5.2 PS2
Due: Midnight, Sept 30 (revised from Sept 23)
Purpose: The goal of this problem set is to improve your technical writing and to acquire basic competence in designing and implementing natural semantics, reduction semantics, and interpreters.
5.2.1 Problem 0
Revise the one-page description of your chosen programming language based on the feedback on PS1 handed back in class on September 11. Exchange memos with your partner. Critically mark up your partner’s memo to improve the writing. Together, revise both memos to incoporate the comments you generated. Commit PDFs of both revised memos to your github repository. (You may also commit source code, but I will only read the PDF.)
5.2.2 Problem 1
Implement an interpreter for the imprecise error semantics of the B language as a function in OCaml. Your interpreter is free to produce any answer that is consistent with the semantics.
This will require basic programming in OCaml. There are several tutorials to help get you started.
type env = (string * val) list |
5.2.3 Problem 2
Develop a “maximally parallel” reduction semantics for the A language. The one-step reduction relation should apply as many occurrences of the reduction axioms as possible on every step.
Prove that the maximally parallel one-step reduction relation is a partial function.
Implement the function in OCaml.
Implement an interpreter in OCaml that iteratively applies the maximally parallel one-step reduction relation until a value is obtained.
5.2.4 Problem 3
Develop a standard reduction relation for the B language. The relation should be a partial function, i.e., a standard reduction step is deterministic.
Prove that for all B programs e, either e is an answer or e takes a step according to the standard reduction relation.
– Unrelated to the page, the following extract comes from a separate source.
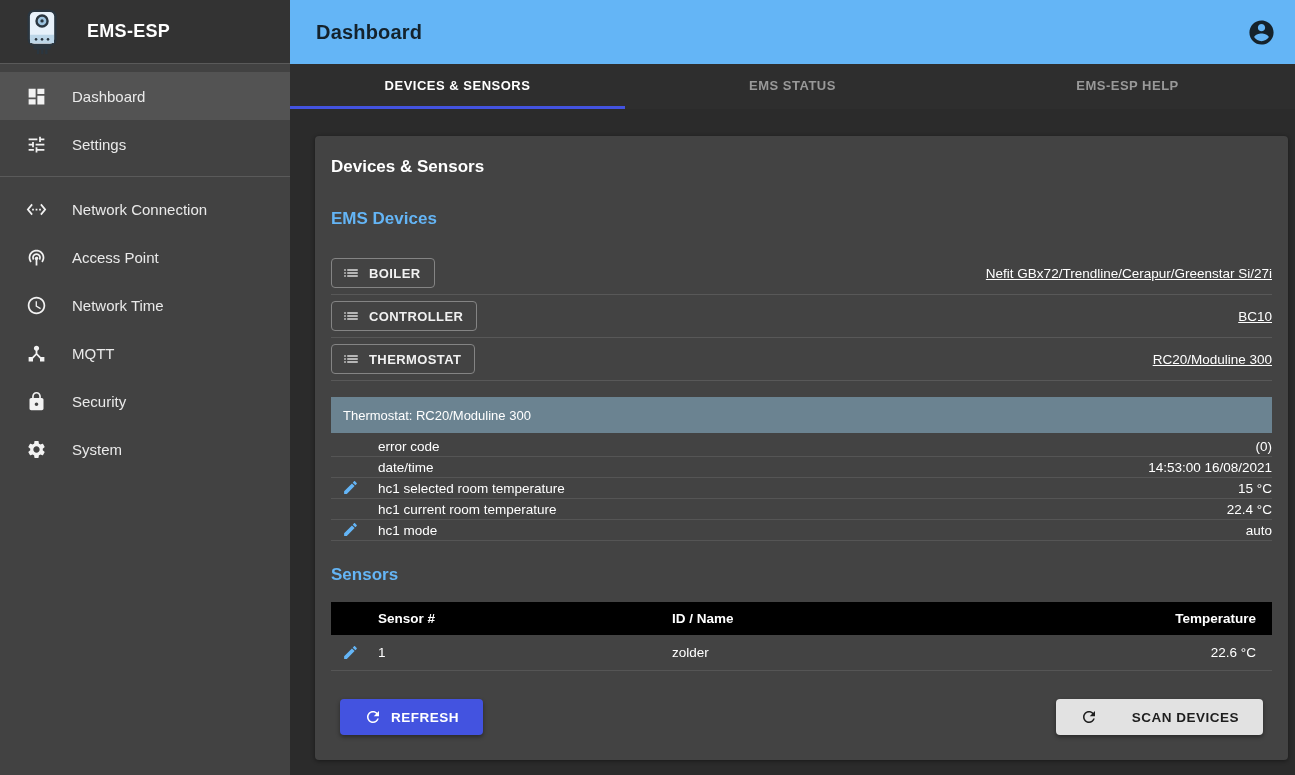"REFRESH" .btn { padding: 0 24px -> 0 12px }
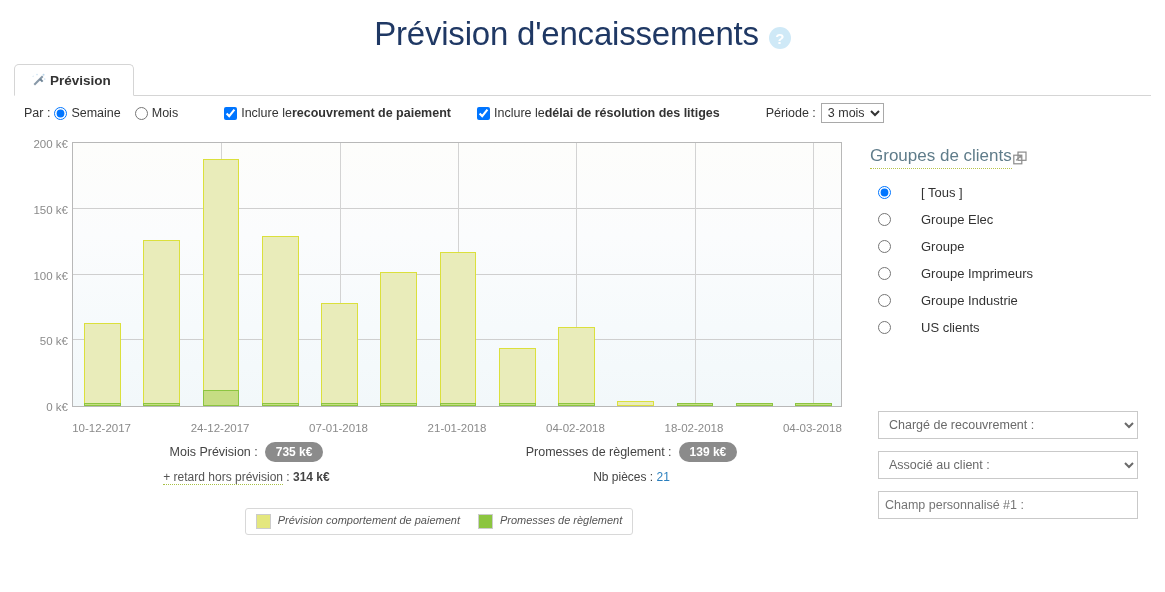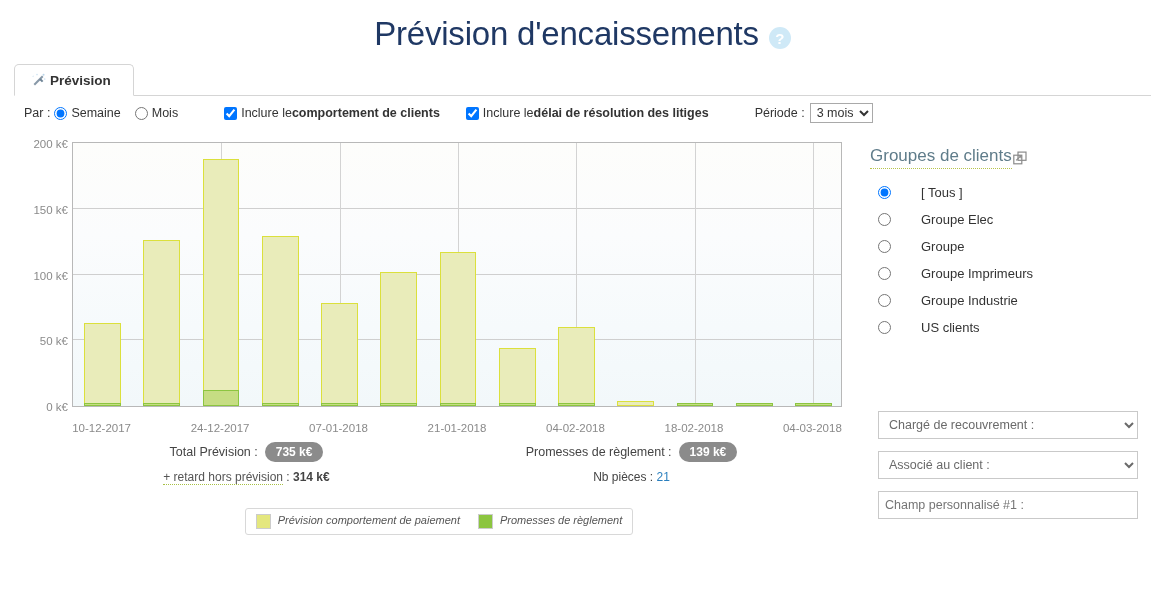"comportement de clients" span.b { text: comportement de clients -> recouvrement de paiement }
Implement the function in OCaml.
Implement an interpreter in OCaml that iteratively applies the standard reduction relation until an answer is obtained.
5.2.5 Problem 4
Develop a “potentially parallel" reduction semantics for the A language. The one-step reduction relation may apply any number of occurrences of the reduction axioms between 0 and the maximum.
Implement the reduction semantics in Redex.
5.2.6 Delivery
All work should be committed to your pair’s github repository. For proofs, you may submit PDFs, plain text files, or, if you’re so inclined, machine checkable proofs written in Coq, Agda, or other similar tools.